Le voy a explicar a usted por qué se ha perdido el concepto de respeto en pro del individualismo; porque ser diferente, ser único, ser maravilloso y crecer como persona, ser auténtico, genuino, irrepetible… no implica ningún esfuerzo, no conlleva la necesidad de ninguna disciplina, no supone ningún tipo de sacrificio. Se ha desvirtuado el mensaje milenario del templo de Delfos, y conócete a ti mismo se entiende como haz lo que te haga feliz hasta que descubras, quizá por azar y de tanto probar, quién eres en realidad, o no. Los maestros, por desidia, hastío o por simple ignorancia, se han olvidado de enseñar que uno solo se puede conocer a sí mismo tras someterse a una disciplina, tras obligar al cuerpo a resistir las tentaciones que tan “sabiamente” le impone, y tras renunciar a la comodidad que le brinda la carencia de esfuerzo (el cuerpo es sabio). En definitiva, ha desaparecido el filtro de la sociedad, eso que todas las culturas del pasado y en cualquier continente practicaban con el nombre de iniciación. Decir eso no está bien o eso no se hace se ha convertido en una vulneración de la persona, de su más intrínseca libertad. Ya no se aprende de los sabios ni de los abuelos; ahora nos fiamos de las estrellas del cine o de vendedores de bestsellers sobre autoayuda y pseudo sicología que, independientemente de su formación, se han adjudicado la potestad de enseñar valores (las fuentes). ¿Qué más da si mi cuerpo engorda, incluso si engorda desmesuradamente?, ¡mientras siga mi propia esencia! Mientras escuche a mi ser, a mi verdadero yo, ¿qué más da en qué me convierta? ¿Lo ve? Es usted imbécil.
Vestirse con decencia y llevar el cabello aseado es una forma de mostrar respeto a los demás, mientras que lo contrario denota aires de superioridad enmascarados; y sentirse por encima de los demás es un desprecio a los otros. Hablar con propiedad –además de mejorar la capacidad de razonamiento– es una muestra de cortesía y atención porque demuestra interés por hacerse entender y no ofender.

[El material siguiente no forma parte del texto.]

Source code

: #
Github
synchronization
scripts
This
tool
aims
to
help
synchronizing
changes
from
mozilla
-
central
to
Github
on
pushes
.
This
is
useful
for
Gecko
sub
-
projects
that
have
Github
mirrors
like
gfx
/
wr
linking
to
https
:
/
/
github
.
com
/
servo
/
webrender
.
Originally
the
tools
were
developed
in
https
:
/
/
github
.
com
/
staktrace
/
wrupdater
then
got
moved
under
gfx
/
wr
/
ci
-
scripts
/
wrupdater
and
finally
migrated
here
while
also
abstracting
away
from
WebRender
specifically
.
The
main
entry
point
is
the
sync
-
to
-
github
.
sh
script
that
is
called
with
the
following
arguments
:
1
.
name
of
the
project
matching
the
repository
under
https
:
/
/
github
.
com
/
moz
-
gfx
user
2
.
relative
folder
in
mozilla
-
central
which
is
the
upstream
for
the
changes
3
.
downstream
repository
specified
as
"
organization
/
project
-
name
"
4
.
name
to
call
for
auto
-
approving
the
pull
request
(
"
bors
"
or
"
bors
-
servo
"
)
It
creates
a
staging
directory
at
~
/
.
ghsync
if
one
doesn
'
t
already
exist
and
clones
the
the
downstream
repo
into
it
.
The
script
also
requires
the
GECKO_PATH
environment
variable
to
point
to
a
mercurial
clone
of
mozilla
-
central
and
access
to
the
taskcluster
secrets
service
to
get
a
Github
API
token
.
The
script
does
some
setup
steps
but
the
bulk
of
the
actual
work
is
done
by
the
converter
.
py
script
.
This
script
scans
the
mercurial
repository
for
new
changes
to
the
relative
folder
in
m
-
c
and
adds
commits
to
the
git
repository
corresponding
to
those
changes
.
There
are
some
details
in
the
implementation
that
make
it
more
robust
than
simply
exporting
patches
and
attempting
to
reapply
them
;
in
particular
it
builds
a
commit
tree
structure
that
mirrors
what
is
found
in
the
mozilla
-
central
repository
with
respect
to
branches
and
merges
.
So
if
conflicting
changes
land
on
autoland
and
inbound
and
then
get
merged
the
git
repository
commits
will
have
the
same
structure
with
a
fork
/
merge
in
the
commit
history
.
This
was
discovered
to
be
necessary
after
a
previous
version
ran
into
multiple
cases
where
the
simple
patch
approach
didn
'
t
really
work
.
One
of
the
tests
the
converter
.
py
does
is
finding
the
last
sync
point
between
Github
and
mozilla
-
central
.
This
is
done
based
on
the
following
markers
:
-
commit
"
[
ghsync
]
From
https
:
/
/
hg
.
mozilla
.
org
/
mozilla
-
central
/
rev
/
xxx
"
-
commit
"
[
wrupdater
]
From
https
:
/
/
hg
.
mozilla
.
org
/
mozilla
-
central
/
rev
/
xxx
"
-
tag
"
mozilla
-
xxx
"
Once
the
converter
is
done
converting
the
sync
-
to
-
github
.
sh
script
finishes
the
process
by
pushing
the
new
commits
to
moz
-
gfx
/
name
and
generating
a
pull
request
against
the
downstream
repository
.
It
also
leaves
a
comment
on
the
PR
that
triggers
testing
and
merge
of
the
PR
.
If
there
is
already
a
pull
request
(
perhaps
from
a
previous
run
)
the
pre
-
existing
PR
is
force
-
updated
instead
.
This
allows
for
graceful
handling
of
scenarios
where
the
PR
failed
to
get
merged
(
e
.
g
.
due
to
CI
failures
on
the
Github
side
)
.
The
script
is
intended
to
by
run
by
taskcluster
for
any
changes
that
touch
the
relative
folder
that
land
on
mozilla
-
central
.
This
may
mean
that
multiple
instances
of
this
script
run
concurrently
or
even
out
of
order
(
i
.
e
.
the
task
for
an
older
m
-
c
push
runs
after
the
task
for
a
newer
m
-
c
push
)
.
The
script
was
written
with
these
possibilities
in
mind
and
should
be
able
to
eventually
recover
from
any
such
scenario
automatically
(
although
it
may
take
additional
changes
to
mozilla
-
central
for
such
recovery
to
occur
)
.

Así, guardarse ciertos pensamientos, antes de considerarse hipocresía, ha de valorarse como algo correcto por el mismo motivo. Rezaba el dicho victoriano que un caballero o una dama siempre piensa lo que dice, pero no siempre dice lo que piensa. No hay nada de malo en dar las gracias incluso cuando no son merecidas ni en pedir perdón incluso cuando no se ha ofendido; los buenos modales hacen a la persona. Lo dijo otro sabio –que otros han divinizado también– y es que lo que pensemos se convertirá en nuestras palabras, y nuestras palabras en nuestros acciones, y nuestras acciones en nuestros hábitos, y nuestros hábitos en nuestro destino.
Pero ser educado, mostrar buenos modales, en fin, comportarse de manera civilizada, requiere de esfuerzo y, en ocasiones, incluso de un modesto sacrificio. Esfuerzo y sacrificio es lo que no se le puede pedir a alguien hoy sin que lo tachen a uno de conservador o fascista. Por eso, es usted un imbécil. La buena noticia es que su imbecilidad no es irreversible; hay una cura para la hiperindividualitis y usted también puede educarse y aprender buenos modales. Con suerte, acabará dando ejemplo y entre todos lograremos cubrir el planeta de personas humanas, sí, pero también civilizadas.